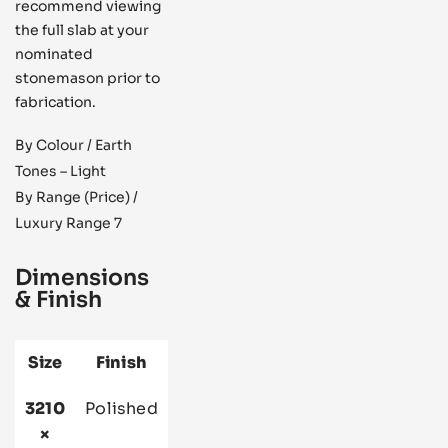
recommend viewing
the full slab at your
nominated
stonemason prior to
fabrication.
By Colour / Earth
Tones – Light
By Range (Price) /
Luxury Range 7
Dimensions
& Finish
Size
Finish
3210
Polished
×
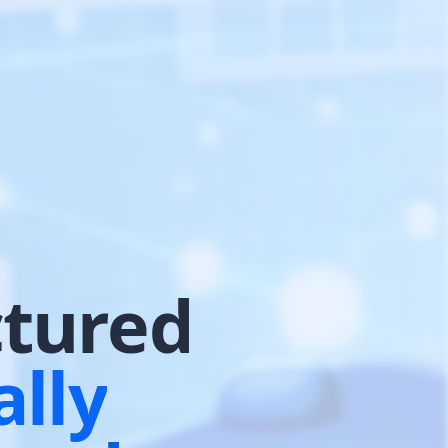
ctured
lly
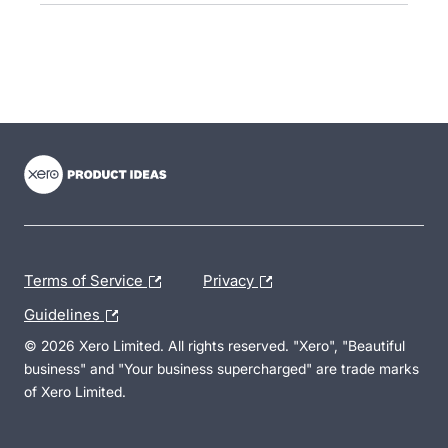
- opens in new tab
- opens in new tab
- opens in new tab
Terms of Service
Privacy
Guidelines
© 2026 Xero Limited. All rights reserved. "Xero", "Beautiful
business" and "Your business supercharged" are trade marks
of Xero Limited.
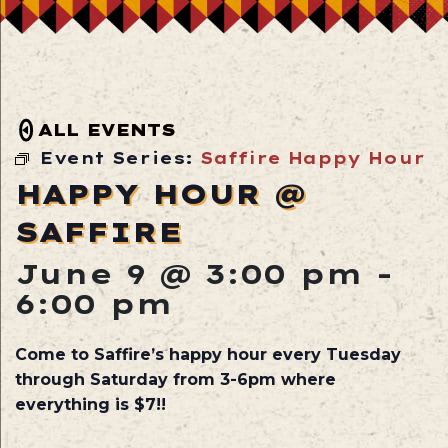
ALL EVENTS
Event Series:
Saffire Happy Hour
HAPPY HOUR @
SAFFIRE
June 9 @ 3:00 pm
-
6:00 pm
Come to Saffire’s happy hour every Tuesday
through Saturday from 3-6pm where
everything is $7!!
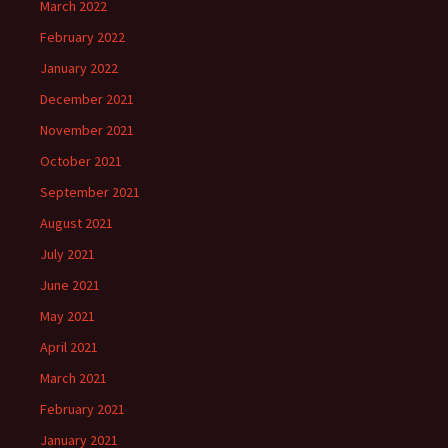
March 2022
February 2022
January 2022
December 2021
November 2021
October 2021
September 2021
August 2021
July 2021
June 2021
May 2021
April 2021
March 2021
February 2021
January 2021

Your task. A faithful copy of all the data above is required, printed exactly and with no pictures.

Output.
recommend viewing
the full slab at your
nominated
stonemason prior to
fabrication.
By Colour / Earth
Tones – Light
By Range (Price) /
Luxury Range 7
Dimensions
& Finish
Size
Finish
3210
Polished
×
ctured
lly
- opens in new tab
- opens in new tab
- opens in new tab
Terms of Service
Privacy
Guidelines
© 2026 Xero Limited. All rights reserved. "Xero", "Beautiful
business" and "Your business supercharged" are trade marks
of Xero Limited.
ALL EVENTS
Event Series:
Saffire Happy Hour
HAPPY HOUR @
SAFFIRE
June 9 @ 3:00 pm
-
6:00 pm
Come to Saffire’s happy hour every Tuesday
through Saturday from 3-6pm where
everything is $7!!
March 2022
February 2022
January 2022
December 2021
November 2021
October 2021
September 2021
August 2021
July 2021
June 2021
May 2021
April 2021
March 2021
February 2021
January 2021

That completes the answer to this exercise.